As the mirror begins sinking into the floor, I realise that I can no longer hear the sound of the struggling child. The gilded frame of the mirror disappears and I see that the child, the damaged remains of my Horcrux, has disappeared. I am whole again.

Luna walks towards me and is smiling; not the dreamy, far-away smile I am accustomed to, but a blazing smile that lights up her face and makes her look truly beautiful.

'Luna …' My voice is hoarse, barely audible.

Luna reaches down and touches my face. Her hand is warm and wonderful against my cheek and I lean into it. I close my eyes for a moment, taking it in, before looking up at her.

'I'm sorry,' I croak, 'I'm so sorry for everything.'

'You've been punished,' says Luna. Her voice is no longer harsh or cold, but full of love.

'Can you … ever forgive me?'

Luna effortlessly pulls me up to my feet. I long to hold her for eternity.

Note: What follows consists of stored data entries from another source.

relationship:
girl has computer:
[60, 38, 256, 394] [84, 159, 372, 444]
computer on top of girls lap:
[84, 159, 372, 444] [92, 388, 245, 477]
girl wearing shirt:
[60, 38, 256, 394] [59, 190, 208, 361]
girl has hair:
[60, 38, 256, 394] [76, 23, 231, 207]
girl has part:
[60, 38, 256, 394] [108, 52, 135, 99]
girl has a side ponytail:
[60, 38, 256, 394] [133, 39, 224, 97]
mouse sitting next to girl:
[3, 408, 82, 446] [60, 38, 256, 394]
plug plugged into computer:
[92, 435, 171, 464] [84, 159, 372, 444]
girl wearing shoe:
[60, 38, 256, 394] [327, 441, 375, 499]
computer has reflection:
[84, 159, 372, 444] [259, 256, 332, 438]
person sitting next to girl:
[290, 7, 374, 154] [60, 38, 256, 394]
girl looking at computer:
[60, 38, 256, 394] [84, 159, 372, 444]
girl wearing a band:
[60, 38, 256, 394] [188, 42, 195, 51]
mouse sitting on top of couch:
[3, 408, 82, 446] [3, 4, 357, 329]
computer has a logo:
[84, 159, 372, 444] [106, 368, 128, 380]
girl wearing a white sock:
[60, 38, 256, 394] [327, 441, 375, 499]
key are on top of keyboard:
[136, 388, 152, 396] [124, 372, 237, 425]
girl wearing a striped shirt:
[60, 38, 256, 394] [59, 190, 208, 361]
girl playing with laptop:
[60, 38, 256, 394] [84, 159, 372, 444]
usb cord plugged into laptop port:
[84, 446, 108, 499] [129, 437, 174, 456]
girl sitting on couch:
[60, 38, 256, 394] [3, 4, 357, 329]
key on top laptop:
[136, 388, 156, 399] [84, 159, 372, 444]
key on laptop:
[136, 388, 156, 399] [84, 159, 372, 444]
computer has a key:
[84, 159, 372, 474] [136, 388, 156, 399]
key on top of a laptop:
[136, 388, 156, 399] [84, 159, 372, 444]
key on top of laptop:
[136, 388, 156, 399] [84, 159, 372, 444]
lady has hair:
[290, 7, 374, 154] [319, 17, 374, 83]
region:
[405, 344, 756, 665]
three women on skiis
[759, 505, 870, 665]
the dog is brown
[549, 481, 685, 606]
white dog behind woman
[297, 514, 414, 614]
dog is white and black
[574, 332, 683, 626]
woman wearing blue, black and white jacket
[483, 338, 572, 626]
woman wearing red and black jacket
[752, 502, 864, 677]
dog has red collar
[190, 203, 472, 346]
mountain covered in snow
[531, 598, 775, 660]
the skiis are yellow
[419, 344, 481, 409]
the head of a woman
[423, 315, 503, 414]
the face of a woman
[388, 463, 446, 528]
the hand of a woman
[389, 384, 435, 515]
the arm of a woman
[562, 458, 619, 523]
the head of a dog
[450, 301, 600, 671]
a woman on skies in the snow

'Only if you can forgive me,' she whispers, gently stroking my face.

I cup her face with my hands and she looks deep into my eyes. 'You've done nothing to warrant forgiveness.'

She relaxes in my grip and twenty years of tension seeps out her. She is healed at last.

'You can't come back with me, can you?' I say. White smoke begins to surround us.

Luna's eyes never leave mine. 'You know the answer to that.'

I feel seventeen again as I ask, 'I've got to go back, haven't I?'

'You know the answer to that.'

The smoke thickens and the answer comes to me: deep down, I have known it all along. The unique set of circumstances that allowed me to return from here ten years ago no longer hold, nor would they ever appear again. Nothing anchors me to the land of the living. No spell can reawaken the dead, and I am now one of them.

I smile widely at my love and kiss her deeply one last time.

A scarlet steam engine materialises. Hand in hand, we disappear in to the white smoke in search of the next great adventure.